● Exercise objective: Pictures are to be left out, and only the lines below starting at the one with "salvajes y como" and ending at the one with "La decodifica M4A-CDDA" are to be reproduced, each exactly, both ends included.

● Extracted information:
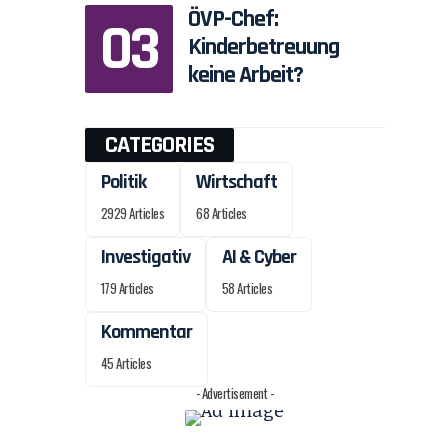
ÖVP-Chef:
Kinderbetreuung
keine Arbeit?
CATEGORIES
Politik
Wirtschaft
2929 Articles
68 Articles
Investigativ
AI & Cyber
179 Articles
58 Articles
Kommentar
45 Articles
- Advertisement -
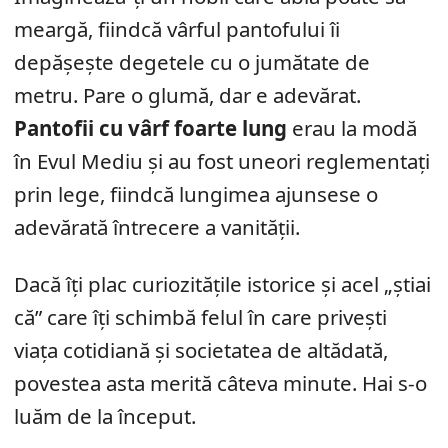
meargă, fiindcă vârful pantofului îi
depășește degetele cu o jumătate de
metru. Pare o glumă, dar e adevărat.
Pantofii cu vârf foarte lung
erau la modă
în Evul Mediu și au fost uneori reglementați
prin lege, fiindcă lungimea ajunsese o
adevărată întrecere a vanității.
Dacă îți plac curiozitățile istorice și acel „știai
că” care îți schimbă felul în care privești
viața cotidiană și societatea de altădată,
povestea asta merită câteva minute. Hai s-o
luăm de la început.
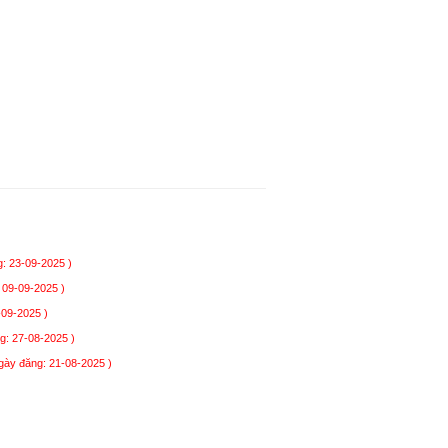
: 23-09-2025 )
 09-09-2025 )
-09-2025 )
g: 27-08-2025 )
gày đăng: 21-08-2025 )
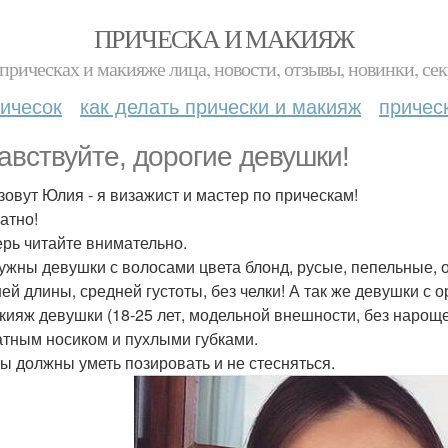
ПРИЧЕСКА И МАКИЯЖ
прическах и макияже лица, новости, отзывы, новинки, сек
ичесок
как делать прически и макияж
причес
авствуйте, дорогие девушки!
зовут Юлия - я визажист и мастер по прическам!
атно!
ерь читайте внимательно.
ужны девушки с волосами цвета блонд, русые, пепельные, 
ей длины, средней густоты, без челки! А так же девушки с
кияж девушки (18-25 лет, модельной внешности, без нарощ
атным носиком и пухлыми губками.
ы должны уметь позировать и не стесняться.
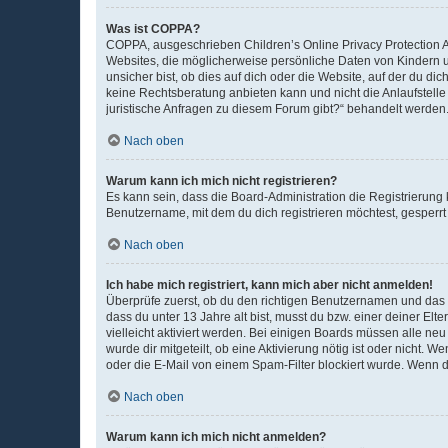
Was ist COPPA?
COPPA, ausgeschrieben Children’s Online Privacy Protection Ac
Websites, die möglicherweise persönliche Daten von Kindern 
unsicher bist, ob dies auf dich oder die Website, auf der du dic
keine Rechtsberatung anbieten kann und nicht die Anlaufstelle 
juristische Anfragen zu diesem Forum gibt?“ behandelt werden
Nach oben
Warum kann ich mich nicht registrieren?
Es kann sein, dass die Board-Administration die Registrierun
Benutzername, mit dem du dich registrieren möchtest, gesperrt
Nach oben
Ich habe mich registriert, kann mich aber nicht anmelden!
Überprüfe zuerst, ob du den richtigen Benutzernamen und das
dass du unter 13 Jahre alt bist, musst du bzw. einer deiner El
vielleicht aktiviert werden. Bei einigen Boards müssen alle ne
wurde dir mitgeteilt, ob eine Aktivierung nötig ist oder nicht
oder die E-Mail von einem Spam-Filter blockiert wurde. Wenn du
Nach oben
Warum kann ich mich nicht anmelden?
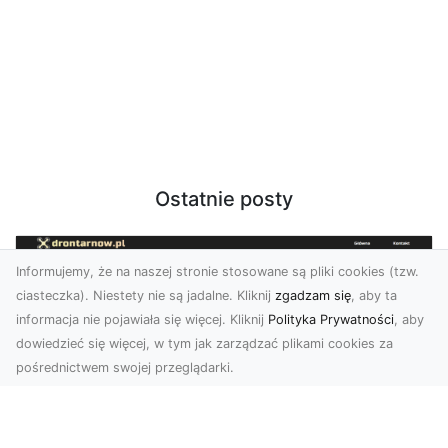
Ostatnie posty
Informujemy, że na naszej stronie stosowane są pliki cookies (tzw.
ciasteczka). Niestety nie są jadalne. Kliknij
zgadzam się
, aby ta
informacja nie pojawiała się więcej. Kliknij
Polityka Prywatności
, aby
dowiedzieć się więcej, w tym jak zarządzać plikami cookies za
pośrednictwem swojej przeglądarki.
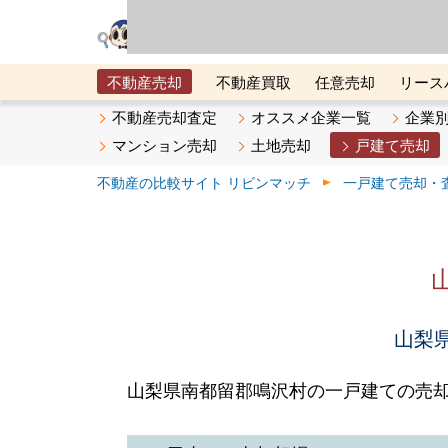
リビン・テクノロジ
場）が運営するサー
不動産売却
不動産買取
任意売却
リース
メタ住宅展示場
ベスト不動産カンパニー
オン
不動産売却査定
オススメ企業一覧
企業
マンション売却
土地売却
戸建て売却
不動産の比較サイト リビンマッチ
一戸建て売却・
山梨県
山梨県南都留郡鳴沢村の一戸建ての売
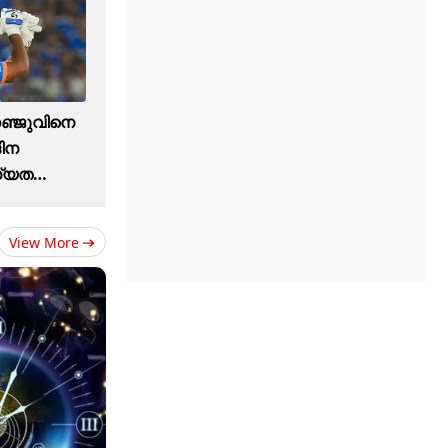
ഞ്ജുവിനെ
ദിന
ധ്യത
View More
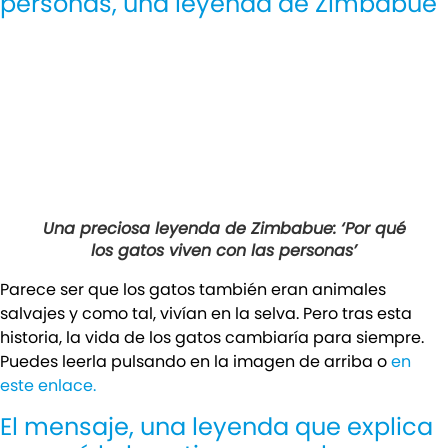
personas, una leyenda de Zimbabue
Una preciosa leyenda de Zimbabue: ‘Por qué
los gatos viven con las personas’
Parece ser que los gatos también eran animales
salvajes y como tal, vivían en la selva. Pero tras esta
historia, la vida de los gatos cambiaría para siempre.
Puedes leerla pulsando en la imagen de arriba o
en
este enlace.
El mensaje, una leyenda que explica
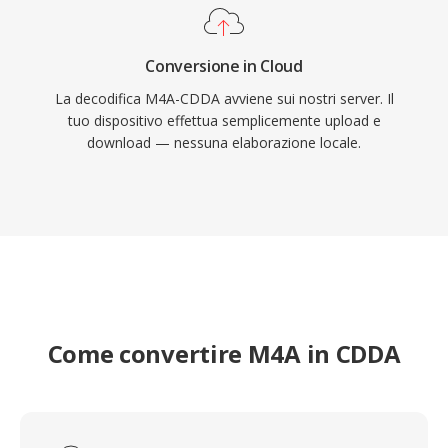
Conversione in Cloud
La decodifica M4A-CDDA avviene sui nostri server. Il
tuo dispositivo effettua semplicemente upload e
download — nessuna elaborazione locale.
Come convertire M4A in CDDA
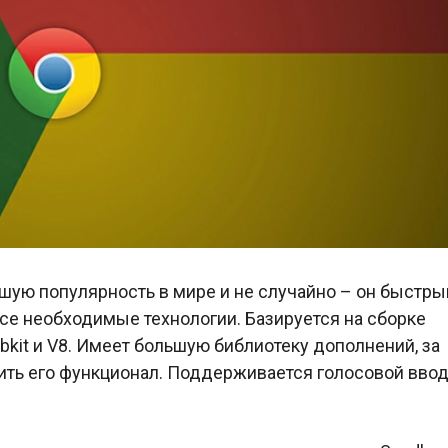
шую популярность в мире и не случайно – он быстры
се необходимые технологии. Базируется на сборке
it и V8. Имеет большую библиотеку дополнений, за
ть его функционал. Поддерживается голосовой ввод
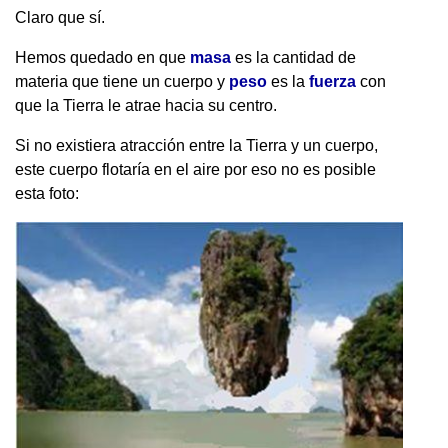
Claro que sí.
Hemos quedado en que
masa
es la cantidad de
materia que tiene un cuerpo y
peso
es la
fuerza
con
que la Tierra le atrae hacia su centro.
Si no existiera atracción entre la Tierra y un cuerpo,
este cuerpo flotaría en el aire por eso no es posible
esta foto:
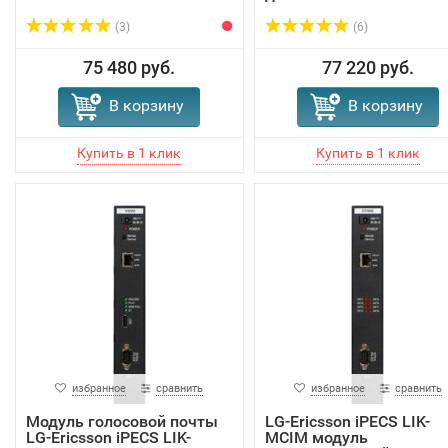
(3)
(6)
75 480 руб.
77 220 руб.
В корзину
В корзину
избранное
сравнить
избранное
сравнить
Модуль голосовой почты
LG-Ericsson iPECS LIK-
LG-Ericsson iPECS LIK-
MCIM модуль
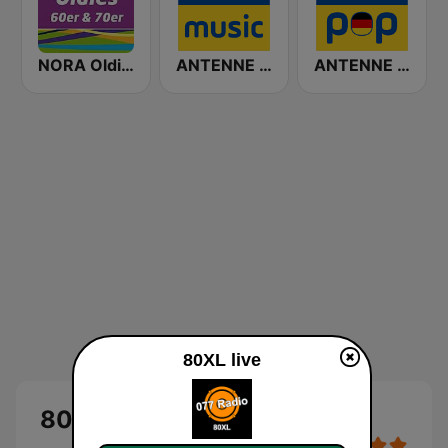
NORA Oldies
ANTENNE BAYERN Black Music
ANTENNE BAYERN Deutsch Pop
80XL live
80XL Live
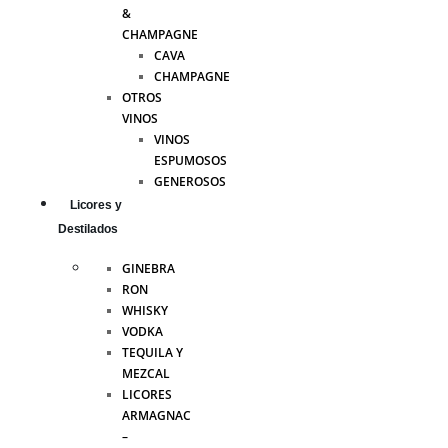
&
CHAMPAGNE
CAVA
CHAMPAGNE
OTROS
VINOS
VINOS
ESPUMOSOS
GENEROSOS
Licores y
Destilados
GINEBRA
RON
WHISKY
VODKA
TEQUILA Y
MEZCAL
LICORES
ARMAGNAC
–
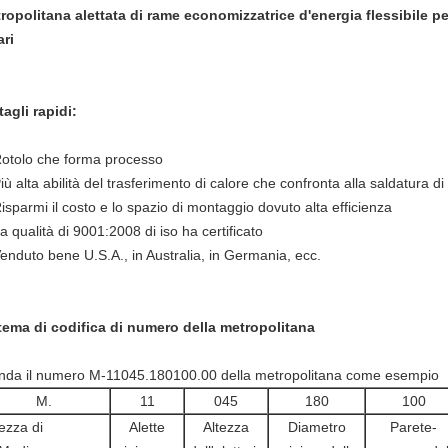
ropolitana alettata di rame economizzatrice d'energia flessibile per
ari
tagli rapidi:
Rotolo che forma processo
iù alta abilità del trasferimento di calore che confronta alla saldatura di
Risparmi il costo e lo spazio di montaggio dovuto alta efficienza
a qualità di 9001:2008 di iso ha certificato
Venduto bene U.S.A., in Australia, in Germania, ecc.
tema di codifica di numero della metropolitana
nda il numero M-11045.180100.00 della metropolitana come esempio
M.
11
045
180
100
ezza di
Alette
Altezza
Diametro
Parete-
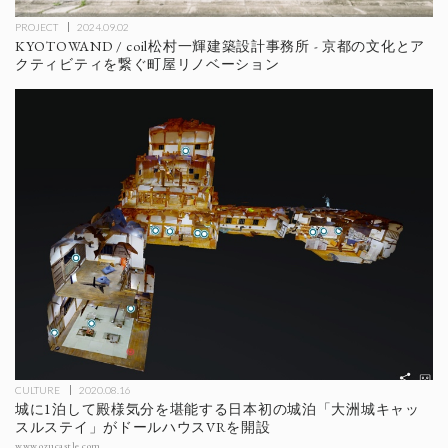
PROJECT
2024.09.02
KYOTOWAND / coil松村一輝建築設計事務所 - 京都の文化とア
クティビティを繋ぐ町屋リノベーション
CULTURE
2020.08.16
城に1泊して殿様気分を堪能する日本初の城泊「大洲城キャッ
スルステイ」がドールハウスVRを開設
www.ozucastle.com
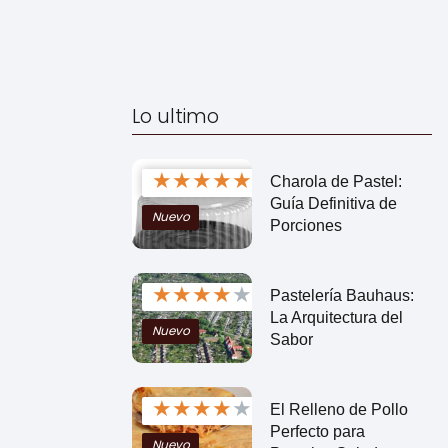
Lo ultimo
★
★
★
★
★
Charola de Pastel:
Guía Definitiva de
Nuevo
Porciones
★
★
★
★
★
Pastelería Bauhaus:
La Arquitectura del
Nuevo
Sabor
★
★
★
★
★
El Relleno de Pollo
Perfecto para
Nuevo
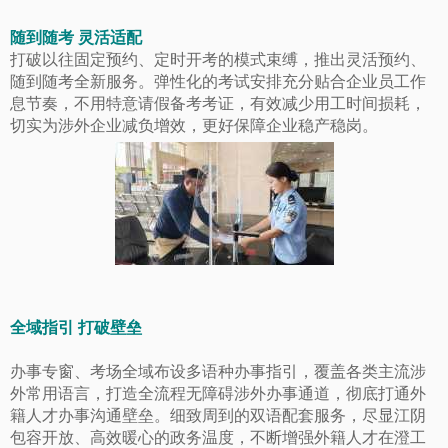
随到随考 灵活适配
打破以往固定预约、定时开考的模式束缚，推出灵活预约、
随到随考全新服务。弹性化的考试安排充分贴合企业员工作
息节奏，不用特意请假备考考证，有效减少用工时间损耗，
切实为涉外企业减负增效，更好保障企业稳产稳岗。
全域指引 打破壁垒
办事专窗、考场全域布设多语种办事指引，覆盖各类主流涉
外常用语言，打造全流程无障碍涉外办事通道，彻底打通外
籍人才办事沟通壁垒。细致周到的双语配套服务，尽显江阴
包容开放、高效暖心的政务温度，不断增强外籍人才在澄工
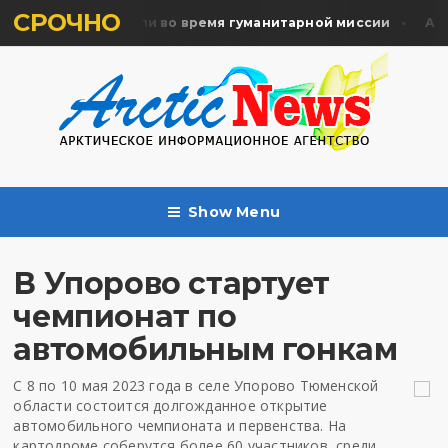
СРОЧНО
ять жертв почтили во время гуманитарной миссии
Арха
Show Menu
В Упорово стартует
чемпионат по
автомобильным гонкам
С 8 по 10 мая 2023 года в селе Упорово Тюменской
области состоится долгожданное открытие
автомобильного чемпионата и первенства. На
картодроме соберутся более 60 участников, среди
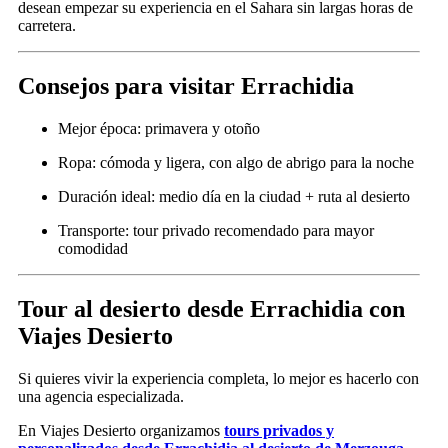
desean empezar su experiencia en el Sahara sin largas horas de
carretera.
Consejos para visitar Errachidia
Mejor época: primavera y otoño
Ropa: cómoda y ligera, con algo de abrigo para la noche
Duración ideal: medio día en la ciudad + ruta al desierto
Transporte: tour privado recomendado para mayor
comodidad
Tour al desierto desde Errachidia con
Viajes Desierto
Si quieres vivir la experiencia completa, lo mejor es hacerlo con
una agencia especializada.
En Viajes Desierto organizamos
tours privados y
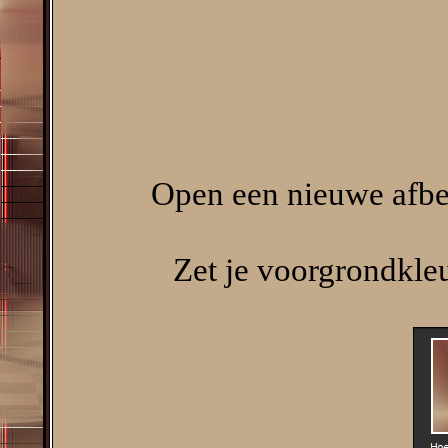
Open een nieuwe afbee
Zet je voorgrondkle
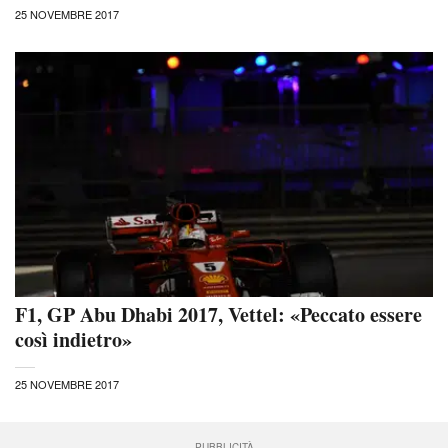
25 NOVEMBRE 2017
F1, GP Abu Dhabi 2017, Vettel: «Peccato essere
così indietro»
25 NOVEMBRE 2017
PUBBLICITÀ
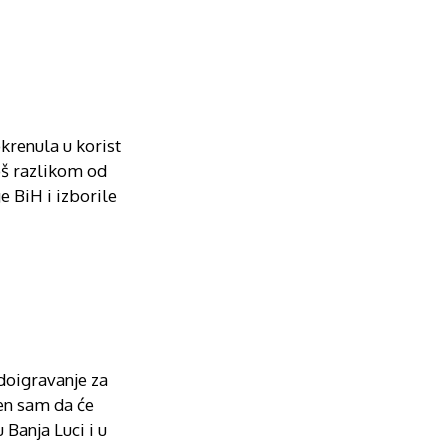
krenula u korist
oš razlikom od
e BiH i izborile
doigravanje za
ren sam da će
 Banja Luci i u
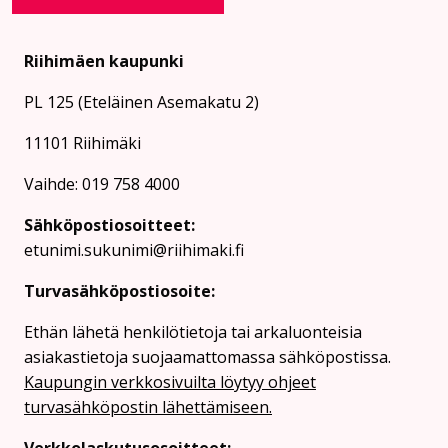
Riihimäen kaupunki
PL 125 (Eteläinen Asemakatu 2)
11101 Riihimäki
Vaihde: 019 758 4000
Sähköpostiosoitteet:
etunimi.sukunimi@riihimaki.fi
Turvasähköpostiosoite:
Ethän lähetä henkilötietoja tai arkaluonteisia
asiakastietoja suojaamattomassa sähköpostissa.
Kaupungin verkkosivuilta löytyy ohjeet
turvasähköpostin lähettämiseen.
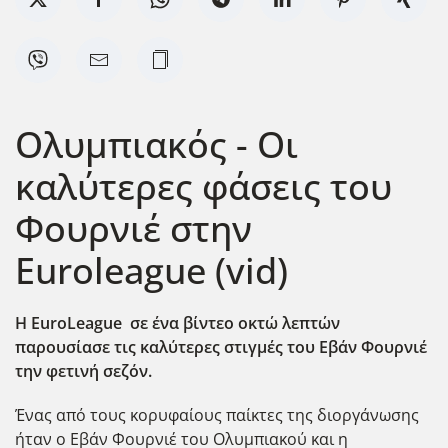
Ολυμπιακός - Οι
καλύτερες φάσεις του
Φουρνιέ στην
Euroleague (vid)
Η EuroLeague σε ένα βίντεο οκτώ λεπτών
παρουσίασε τις καλύτερες στιγμές του Εβάν Φουρνιέ
την φετινή σεζόν.
Ένας από τους κορυφαίους παίκτες της διοργάνωσης
ήταν ο Εβάν Φουρνιέ του Ολυμπιακού και η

● Answer to this problem:
salvajes y como tal, vivían en la selva. Pero tras esta
historia, la vida de los gatos cambiaría para siempre.
Puedes leerla pulsando en la imagen de arriba o
en
este enlace.
El mensaje, una leyenda que explica
Conversione in Cloud
La decodifica M4A-CDDA avviene sui nostri server. Il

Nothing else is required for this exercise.